Saint Lambert of Maastricht was a vocal critic of the relationship between Pepin and Alpaida. A tradition would eventually develop that, Pepin's domesticus (manager of state domains) Dodon, whose troops would murder Lambert, was in fact the brother of Alpaida; however, the historical accuracy of Dodon being her brother has been questioned.

==Notes==
According to Sara McDougall, the way many medieval sources define and use the terms "second wife", "concubine" and "mistress" are unclear and do not align with how modern audiences understand and use those same terms in modern standards so it is unclear how medieval sources would have defined Alpaida's role within Pepin II's life in terms of their relationship.

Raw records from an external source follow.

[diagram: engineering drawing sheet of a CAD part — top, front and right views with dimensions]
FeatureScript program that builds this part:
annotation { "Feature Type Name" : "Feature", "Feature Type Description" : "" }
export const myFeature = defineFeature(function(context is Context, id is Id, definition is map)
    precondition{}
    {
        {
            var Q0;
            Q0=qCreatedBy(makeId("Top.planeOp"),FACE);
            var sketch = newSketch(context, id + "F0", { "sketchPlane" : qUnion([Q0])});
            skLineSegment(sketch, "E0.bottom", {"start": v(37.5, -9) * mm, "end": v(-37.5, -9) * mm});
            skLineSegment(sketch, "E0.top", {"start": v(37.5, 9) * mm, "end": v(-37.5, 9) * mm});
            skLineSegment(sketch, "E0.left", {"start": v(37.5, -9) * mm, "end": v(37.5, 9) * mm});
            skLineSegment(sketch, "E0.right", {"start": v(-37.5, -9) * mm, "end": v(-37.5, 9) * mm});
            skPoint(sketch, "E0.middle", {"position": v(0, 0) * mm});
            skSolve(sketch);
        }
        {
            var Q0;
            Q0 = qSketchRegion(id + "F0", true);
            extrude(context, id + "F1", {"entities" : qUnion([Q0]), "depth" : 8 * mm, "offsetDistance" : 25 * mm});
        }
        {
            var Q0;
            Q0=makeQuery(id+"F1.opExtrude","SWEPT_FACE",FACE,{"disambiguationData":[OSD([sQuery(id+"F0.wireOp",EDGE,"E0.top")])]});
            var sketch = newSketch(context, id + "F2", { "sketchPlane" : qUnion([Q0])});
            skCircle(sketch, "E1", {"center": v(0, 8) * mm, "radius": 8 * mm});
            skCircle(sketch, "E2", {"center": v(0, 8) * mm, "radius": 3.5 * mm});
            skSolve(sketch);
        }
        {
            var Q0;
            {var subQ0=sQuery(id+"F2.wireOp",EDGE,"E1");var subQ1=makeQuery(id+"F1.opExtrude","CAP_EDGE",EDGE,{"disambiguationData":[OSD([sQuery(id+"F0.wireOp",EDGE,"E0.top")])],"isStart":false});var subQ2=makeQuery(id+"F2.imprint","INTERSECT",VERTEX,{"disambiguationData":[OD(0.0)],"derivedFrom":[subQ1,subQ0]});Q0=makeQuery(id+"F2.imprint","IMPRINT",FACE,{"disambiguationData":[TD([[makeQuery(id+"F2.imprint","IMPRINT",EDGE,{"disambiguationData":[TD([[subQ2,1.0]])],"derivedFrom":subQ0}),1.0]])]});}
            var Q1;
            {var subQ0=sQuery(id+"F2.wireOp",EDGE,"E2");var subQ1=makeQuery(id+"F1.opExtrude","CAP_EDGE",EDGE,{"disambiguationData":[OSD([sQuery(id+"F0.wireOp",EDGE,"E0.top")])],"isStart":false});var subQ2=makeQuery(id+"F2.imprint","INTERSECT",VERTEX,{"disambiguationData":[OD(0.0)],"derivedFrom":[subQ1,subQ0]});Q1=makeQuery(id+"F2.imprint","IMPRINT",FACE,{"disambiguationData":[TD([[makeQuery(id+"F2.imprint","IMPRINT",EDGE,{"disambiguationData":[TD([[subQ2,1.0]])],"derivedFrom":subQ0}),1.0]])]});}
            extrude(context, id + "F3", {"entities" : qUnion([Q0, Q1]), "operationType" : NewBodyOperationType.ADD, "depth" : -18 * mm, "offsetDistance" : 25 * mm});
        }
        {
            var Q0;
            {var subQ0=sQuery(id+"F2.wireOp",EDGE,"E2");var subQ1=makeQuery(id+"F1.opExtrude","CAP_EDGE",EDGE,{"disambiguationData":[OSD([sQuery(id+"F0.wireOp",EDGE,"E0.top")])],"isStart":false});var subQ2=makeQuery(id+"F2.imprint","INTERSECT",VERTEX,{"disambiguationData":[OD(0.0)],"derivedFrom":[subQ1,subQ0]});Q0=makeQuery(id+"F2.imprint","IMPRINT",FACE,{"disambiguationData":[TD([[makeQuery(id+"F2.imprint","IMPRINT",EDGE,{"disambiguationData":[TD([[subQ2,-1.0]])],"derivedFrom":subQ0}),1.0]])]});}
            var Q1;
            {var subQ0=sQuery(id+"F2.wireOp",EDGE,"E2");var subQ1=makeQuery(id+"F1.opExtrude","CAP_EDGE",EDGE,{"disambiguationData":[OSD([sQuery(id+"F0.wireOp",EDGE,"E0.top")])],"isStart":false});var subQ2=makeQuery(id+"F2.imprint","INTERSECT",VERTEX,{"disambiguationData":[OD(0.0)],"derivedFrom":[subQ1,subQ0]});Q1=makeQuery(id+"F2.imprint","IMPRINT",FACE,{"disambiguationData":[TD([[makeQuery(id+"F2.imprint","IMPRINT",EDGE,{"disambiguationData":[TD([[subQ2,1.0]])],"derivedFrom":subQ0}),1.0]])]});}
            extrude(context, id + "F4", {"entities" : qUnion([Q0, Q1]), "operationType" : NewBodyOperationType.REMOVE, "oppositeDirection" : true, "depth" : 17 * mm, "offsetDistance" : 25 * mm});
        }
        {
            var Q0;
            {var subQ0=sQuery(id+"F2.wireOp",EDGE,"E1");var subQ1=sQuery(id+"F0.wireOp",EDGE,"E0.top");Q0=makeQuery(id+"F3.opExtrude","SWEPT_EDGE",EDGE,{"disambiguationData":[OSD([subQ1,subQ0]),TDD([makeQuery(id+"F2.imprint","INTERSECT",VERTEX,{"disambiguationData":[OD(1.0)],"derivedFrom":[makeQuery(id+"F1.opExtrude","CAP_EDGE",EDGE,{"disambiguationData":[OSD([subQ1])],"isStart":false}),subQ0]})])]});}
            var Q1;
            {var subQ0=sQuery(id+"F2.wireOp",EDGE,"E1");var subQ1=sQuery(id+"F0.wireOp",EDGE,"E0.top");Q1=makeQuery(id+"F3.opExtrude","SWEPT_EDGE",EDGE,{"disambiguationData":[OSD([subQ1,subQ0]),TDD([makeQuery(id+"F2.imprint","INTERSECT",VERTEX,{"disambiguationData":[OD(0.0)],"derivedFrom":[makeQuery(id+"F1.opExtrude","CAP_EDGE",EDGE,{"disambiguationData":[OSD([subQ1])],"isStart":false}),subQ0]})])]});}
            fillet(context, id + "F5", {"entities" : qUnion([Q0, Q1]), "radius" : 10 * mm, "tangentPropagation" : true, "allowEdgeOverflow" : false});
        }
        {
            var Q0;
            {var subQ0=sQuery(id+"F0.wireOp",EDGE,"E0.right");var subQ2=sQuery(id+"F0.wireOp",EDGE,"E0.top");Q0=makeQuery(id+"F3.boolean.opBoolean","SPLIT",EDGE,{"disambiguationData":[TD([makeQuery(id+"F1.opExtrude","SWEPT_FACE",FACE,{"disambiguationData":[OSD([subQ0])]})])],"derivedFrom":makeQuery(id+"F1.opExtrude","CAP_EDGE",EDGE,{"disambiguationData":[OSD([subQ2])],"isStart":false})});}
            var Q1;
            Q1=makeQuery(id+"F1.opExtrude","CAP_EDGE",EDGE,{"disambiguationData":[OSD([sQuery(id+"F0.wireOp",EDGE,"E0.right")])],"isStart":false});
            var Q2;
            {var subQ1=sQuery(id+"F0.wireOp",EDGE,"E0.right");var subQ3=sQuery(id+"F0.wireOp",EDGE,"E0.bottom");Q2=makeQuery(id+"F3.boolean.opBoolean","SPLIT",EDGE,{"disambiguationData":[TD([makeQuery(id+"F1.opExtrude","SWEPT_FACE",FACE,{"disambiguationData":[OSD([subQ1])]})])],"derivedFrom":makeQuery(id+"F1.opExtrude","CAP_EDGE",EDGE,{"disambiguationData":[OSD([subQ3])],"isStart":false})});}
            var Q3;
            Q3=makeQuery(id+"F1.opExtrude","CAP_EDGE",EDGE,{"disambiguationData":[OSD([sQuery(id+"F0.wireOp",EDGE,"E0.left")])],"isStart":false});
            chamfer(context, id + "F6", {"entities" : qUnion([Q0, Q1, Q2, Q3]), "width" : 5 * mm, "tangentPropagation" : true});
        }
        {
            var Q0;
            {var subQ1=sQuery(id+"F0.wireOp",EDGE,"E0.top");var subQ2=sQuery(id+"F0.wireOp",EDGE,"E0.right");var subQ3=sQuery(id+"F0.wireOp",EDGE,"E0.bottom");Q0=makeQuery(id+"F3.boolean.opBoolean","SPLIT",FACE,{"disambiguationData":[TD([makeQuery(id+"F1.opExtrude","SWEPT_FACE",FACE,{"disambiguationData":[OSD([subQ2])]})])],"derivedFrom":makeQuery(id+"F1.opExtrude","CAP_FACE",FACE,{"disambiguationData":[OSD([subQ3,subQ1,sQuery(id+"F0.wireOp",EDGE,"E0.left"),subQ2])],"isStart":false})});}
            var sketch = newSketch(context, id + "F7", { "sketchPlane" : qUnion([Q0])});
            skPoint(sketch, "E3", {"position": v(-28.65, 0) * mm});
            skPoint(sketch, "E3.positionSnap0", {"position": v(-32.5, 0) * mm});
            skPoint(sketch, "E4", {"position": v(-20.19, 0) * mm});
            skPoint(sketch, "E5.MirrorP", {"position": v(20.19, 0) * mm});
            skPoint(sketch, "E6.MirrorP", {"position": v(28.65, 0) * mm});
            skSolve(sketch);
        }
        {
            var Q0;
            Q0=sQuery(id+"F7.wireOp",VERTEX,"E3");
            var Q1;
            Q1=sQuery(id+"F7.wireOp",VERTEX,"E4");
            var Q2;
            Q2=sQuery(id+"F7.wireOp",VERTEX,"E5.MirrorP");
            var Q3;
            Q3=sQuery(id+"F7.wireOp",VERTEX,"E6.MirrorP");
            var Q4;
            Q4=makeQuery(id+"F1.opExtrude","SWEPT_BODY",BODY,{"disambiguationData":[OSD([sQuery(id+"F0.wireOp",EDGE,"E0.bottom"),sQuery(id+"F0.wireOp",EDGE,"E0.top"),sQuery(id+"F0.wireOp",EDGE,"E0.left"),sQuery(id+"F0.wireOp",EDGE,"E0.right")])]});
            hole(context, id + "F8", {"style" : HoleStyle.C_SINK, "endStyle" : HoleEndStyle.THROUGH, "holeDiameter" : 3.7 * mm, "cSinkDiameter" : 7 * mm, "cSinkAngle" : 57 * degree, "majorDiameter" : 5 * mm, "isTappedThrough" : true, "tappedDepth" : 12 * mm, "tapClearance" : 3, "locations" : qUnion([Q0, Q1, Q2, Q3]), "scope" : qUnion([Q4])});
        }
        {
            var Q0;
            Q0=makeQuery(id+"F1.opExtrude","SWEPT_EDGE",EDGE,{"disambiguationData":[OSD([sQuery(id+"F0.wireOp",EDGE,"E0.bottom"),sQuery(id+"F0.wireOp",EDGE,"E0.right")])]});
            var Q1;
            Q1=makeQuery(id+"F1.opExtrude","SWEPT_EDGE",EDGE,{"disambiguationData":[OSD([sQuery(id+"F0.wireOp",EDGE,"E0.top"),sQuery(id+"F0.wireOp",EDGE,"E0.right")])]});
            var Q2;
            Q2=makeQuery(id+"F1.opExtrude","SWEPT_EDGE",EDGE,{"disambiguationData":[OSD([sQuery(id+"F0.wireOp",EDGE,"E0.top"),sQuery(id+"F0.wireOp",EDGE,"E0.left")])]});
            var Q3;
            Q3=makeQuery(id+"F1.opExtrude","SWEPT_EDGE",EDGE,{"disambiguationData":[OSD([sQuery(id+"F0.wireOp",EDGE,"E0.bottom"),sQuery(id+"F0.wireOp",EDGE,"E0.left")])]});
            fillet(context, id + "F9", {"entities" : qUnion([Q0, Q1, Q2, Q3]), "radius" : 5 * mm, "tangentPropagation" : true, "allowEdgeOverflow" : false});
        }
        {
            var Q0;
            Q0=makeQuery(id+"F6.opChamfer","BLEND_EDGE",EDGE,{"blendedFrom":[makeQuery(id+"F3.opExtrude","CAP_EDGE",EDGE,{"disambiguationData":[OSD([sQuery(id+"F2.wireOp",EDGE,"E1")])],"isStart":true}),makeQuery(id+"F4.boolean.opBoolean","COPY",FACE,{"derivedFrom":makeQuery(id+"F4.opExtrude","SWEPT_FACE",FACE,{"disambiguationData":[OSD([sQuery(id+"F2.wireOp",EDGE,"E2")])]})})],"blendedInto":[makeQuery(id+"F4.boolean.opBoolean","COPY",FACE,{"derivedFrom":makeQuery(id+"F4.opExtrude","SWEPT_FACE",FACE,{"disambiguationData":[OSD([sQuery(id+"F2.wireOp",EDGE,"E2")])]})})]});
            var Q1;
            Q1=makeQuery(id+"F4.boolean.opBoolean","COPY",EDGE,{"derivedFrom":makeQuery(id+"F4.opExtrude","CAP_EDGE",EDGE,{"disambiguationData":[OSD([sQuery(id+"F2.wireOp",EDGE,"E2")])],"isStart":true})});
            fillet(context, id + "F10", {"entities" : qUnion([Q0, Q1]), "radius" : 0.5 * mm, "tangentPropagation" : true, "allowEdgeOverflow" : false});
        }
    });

It seems that in this time period, it was the mother and her lineage that shaped and determined the child's possibility to inherit from their father, so to discredit the child's claim to their father's inheritance, one must discredit the mother. This is reflected in the historiography around Alpaida, who was once called a second wife in eighth-century writings, re-labeled a concubine in later ninth century writings, and finally, as a result of possible anti-Charles Martel or anti-Carolingian sentiment, tenth-century written sources now called Charles Martel's legitimacy and claim to Pepin II's inheritance into question by challenging Alpaida's role within the Pippinid family.